Training flux-schnell model
How do you manage to train a flux-schnell model using serverless, i have loaded the images using s3 Bucket, but what about the waiting time of the training process ? wont i get a timeout while waiting 20 min for the training process to end?
9 Replies
serverless is design for inference, it's simpler to just use a pod.
the thing is i want the scale up feature and pay only for usage
Are you planning to train the model or just run inference? You can start and stop the pod to save on costs as well.
I want to do both, but the inference part its easy, the training one its tricky, i tested the training using pod, the thing is i now want it to scale up when i want to make more than one training at once
And if i stop, when i start it again i may have lost my GPU, thats happeing all the time, and its a pain in the ass
try to use the network storage and save your stuff there, that way you won't tie to a specific machine.

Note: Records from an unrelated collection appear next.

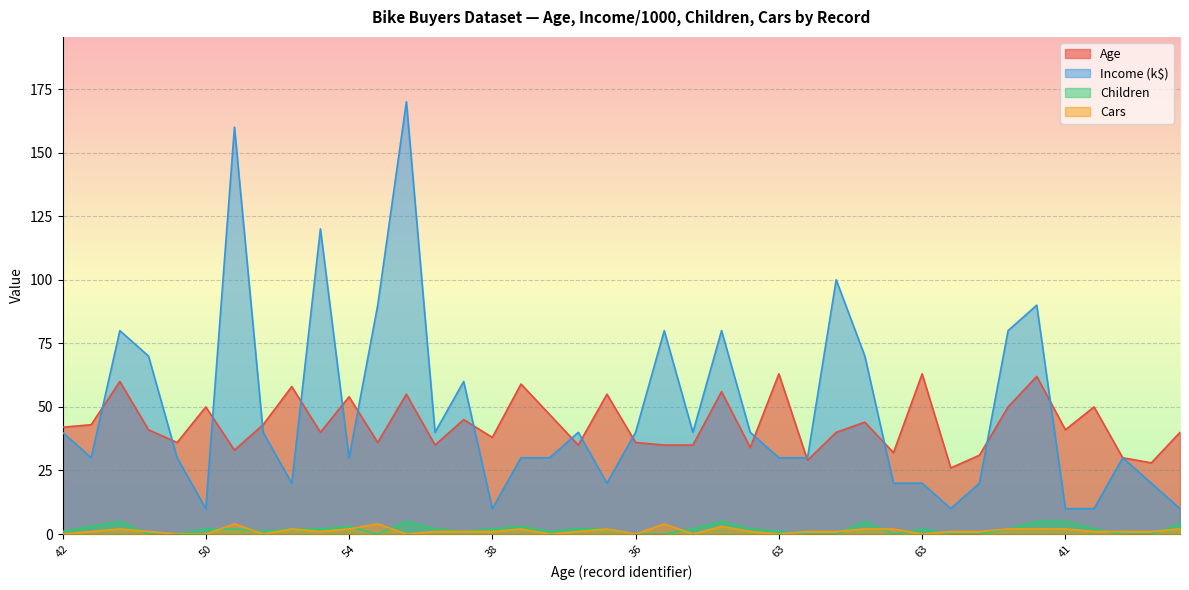

At which category does the chart reach its peak across all series?

55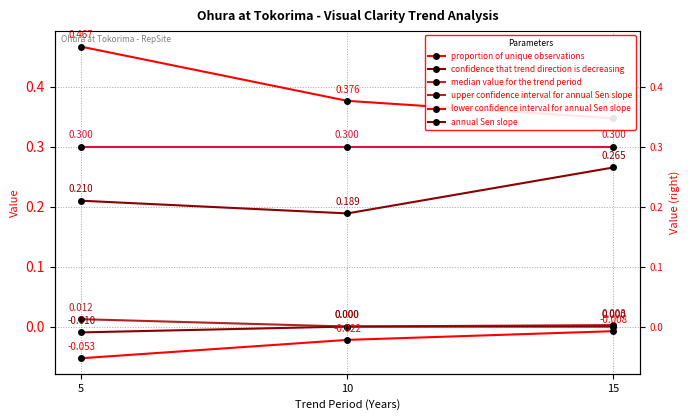

Which series has the largest total across all categories?

proportion of unique observations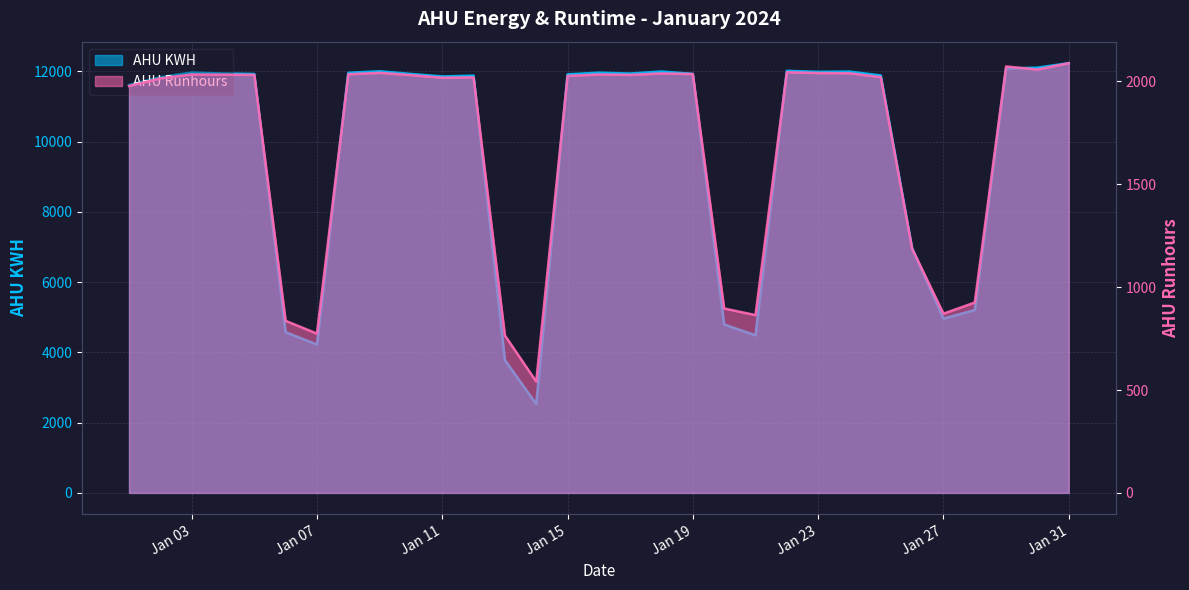

Which series has the largest range (max minus min)?

AHU KWH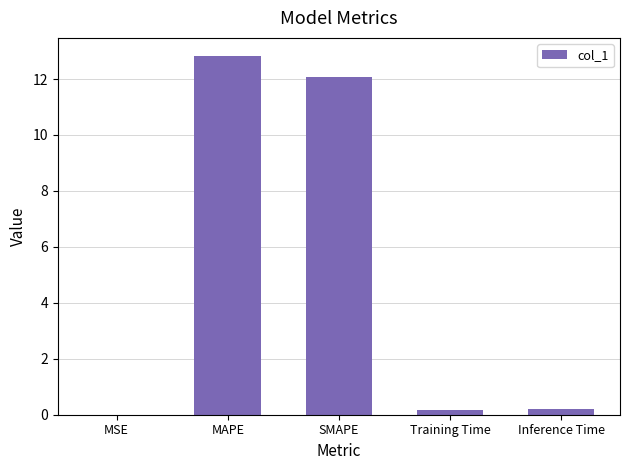

Is it true that the value at MSE is 0.0?

True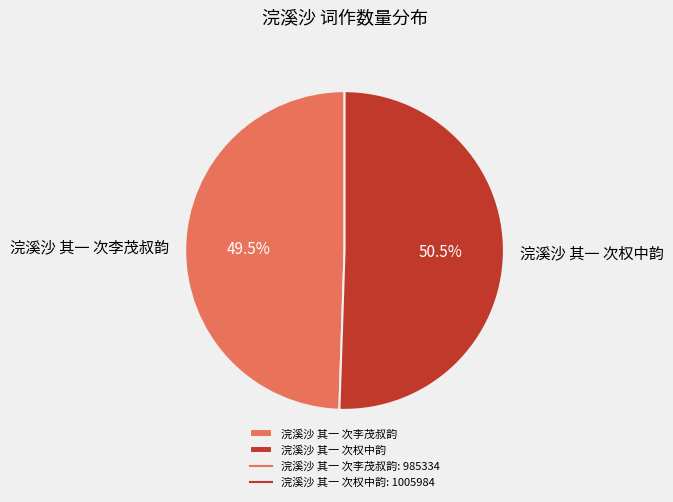

What is the largest slice in the pie chart?

浣溪沙 其一 次权中韵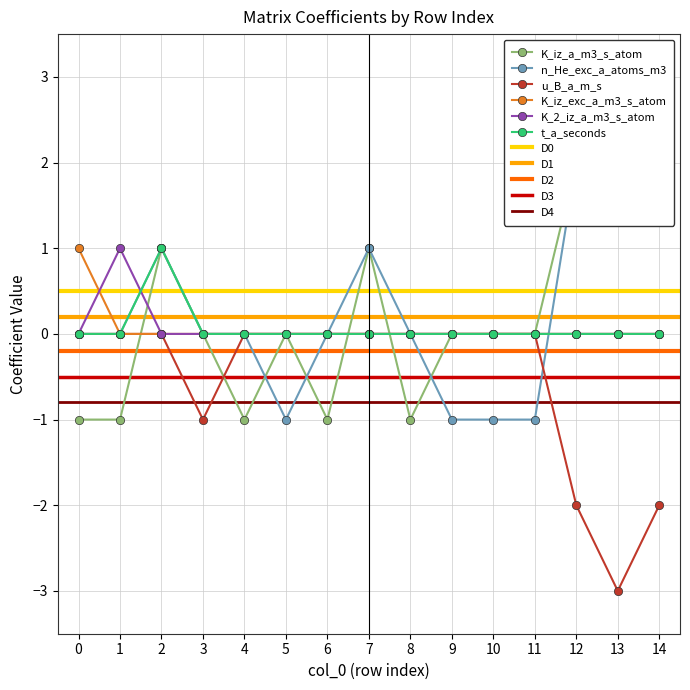

List the series in order of their peak value, highest first.

K_iz_a_m3_s_atom, n_He_exc_a_atoms_m3, K_iz_exc_a_m3_s_atom, K_2_iz_a_m3_s_atom, t_a_seconds, u_B_a_m_s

but i still want the ability to scale autonomously
have you manage to use the network storage?, i cant really find any documentation on that (for thye serverless)
hi, how you train flux on pod? is there any docker image? I meann I am looking for no gui solution
Me to, I am using ai-toolkit
With serverless you do not have access to many of the higher level GPU like you do with pods. Serverless was designed with inference in mind, not training. Not saying you cannot train on serverless but you are blazing your own path in doing so.